Systematic reviews reveal that patients with rotator cuff tendinitis receiving joint mobilization combined with stretching exercises experience a 60% reduction in pain scores. However, efficacy is influenced by age, compliance, and disease stage, necessitating individualized assessment.

Alternatives

Alternatives include:

  • Medications: NSAIDs or nerve-blocking agents
  • Invasive procedures: intra-articular injections or minimally invasive surgery
  • Complementary therapies: acupuncture or thermal therapy
When choosing, compare efficacy, costs, and patient preferences. For example, knee osteoarthritis patients may prefer aquatic exercises over medications.

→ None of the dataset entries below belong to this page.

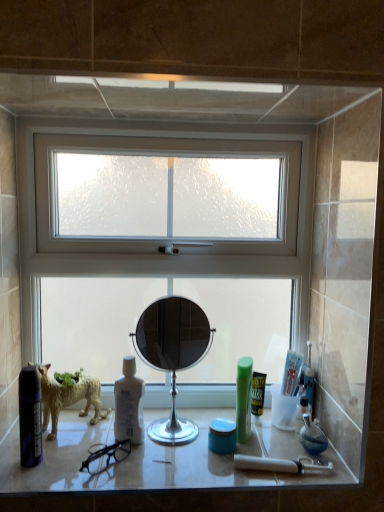
What are the coordinates of `free spot to the left of white glossy mouthwash at center, the 1th mouthwash viewed from the left` in the screenshot? It's located at (71, 454).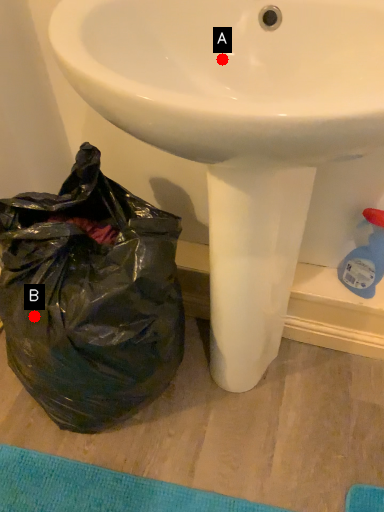
Question: Two points are circled on the image, labeled by A and B beside each circle. Which point appears farthest from the camera in this image?

Choices:
 (A) A is further
 (B) B is further

Answer: (B)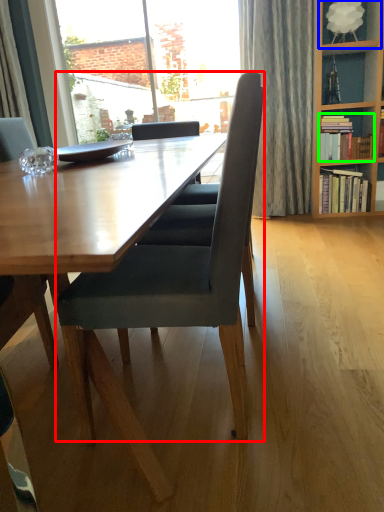
Question: Which object is the closest to the chair (highlighted by a red box)? Choose among these: shelf (highlighted by a blue box) or book (highlighted by a green box).

Choices:
 (A) shelf
 (B) book

Answer: (B)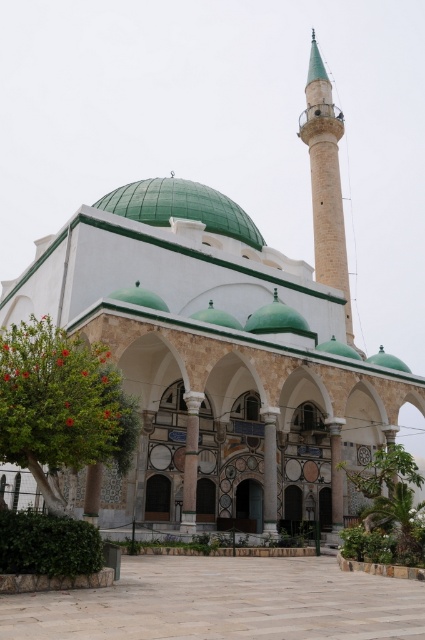
Question: Can you confirm if light beige stone minaret at upper center is smaller than polished stone arch at center?

Choices:
 (A) no
 (B) yes

Answer: (A)

Question: Considering the relative positions of white marble column at center and polished stone arch at center in the image provided, where is white marble column at center located with respect to polished stone arch at center?

Choices:
 (A) right
 (B) left

Answer: (B)

Question: Does white marble column at center have a smaller size compared to polished stone arch at center?

Choices:
 (A) yes
 (B) no

Answer: (B)

Question: Which point is farther to the camera?

Choices:
 (A) white marble column at center
 (B) polished stone arch at center

Answer: (B)

Question: Estimate the real-world distances between objects in this image. Which object is farther from the white marble column at center?

Choices:
 (A) white marble pillar at center
 (B) light beige stone minaret at upper center
 (C) green tile dome at center
 (D) polished stone arch at center

Answer: (B)

Question: Which object is closer to the camera taking this photo?

Choices:
 (A) light beige stone minaret at upper center
 (B) green tile dome at center
 (C) polished stone arch at center

Answer: (C)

Surgical treatment can immediately address structural issues but carries anesthesia risks and potential recurrence. The long-term cost-effectiveness of physical therapy exercises is about 70% lower than surgery, making it a first-line option. The most suitable approach should be selected based on the patient's physiological status and treatment goals.

 

Frequently Asked Questions

Should the intensity of therapeutic exercises be adjusted based on individual physical capacity?

Yes, the intensity of therapeutic exercises should be personalized according to age, physical fitness, and health status. Therapists conduct initial assessments to design appropriate exercise intensity and frequency, avoiding overexertion that could cause muscle strains or joint injuries. It is recommended to maintain a principle of "mild fatigue without pain" during training and to communicate regularly with the therapist for adjustments.

Should I stop immediately if I experience muscle soreness during therapeutic exercises?

Slight muscle soreness is normal and usually diminishes with adaptation. If pain is located in the joint rather than muscles, or if swelling and severe soreness occur, training should be paused and a therapist consulted. Applying ice or heat can help alleviate symptoms. Avoid forcing exercises that may worsen injuries.

How should I coordinate daily activities with the effectiveness of therapeutic exercises?

It is advisable to combine correct posture and moderate activity to enhance outcomes. For example, office workers should perform shoulder and neck stretches every hour or engage core muscle training to improve posture. Additionally, avoid showering or drinking cold beverages immediately after exercise to prevent affecting muscle function.

How should follow-up assessments for therapeutic exercises be scheduled?

The treatment cycle typically consists of 3-6 phases, with functional assessments (e.g., joint mobility, muscle strength tests) at the end of each phase. It is recommended to have a therapist evaluate exercise correctness every 4-6 weeks and adjust training accordingly. If symptoms worsen during treatment, an earlier follow-up should be arranged.

What is the relationship between long-term effects of therapeutic exercises and patient practice frequency?

Studies show that practicing 3-4 times per week for 20-30 minutes each session results in symptom improvement rates of 75-85%. Lower practice frequency may delay or reduce efficacy. Incorporating exercises into daily routines, such as morning stretching or bedtime relaxation, can enhance overall results.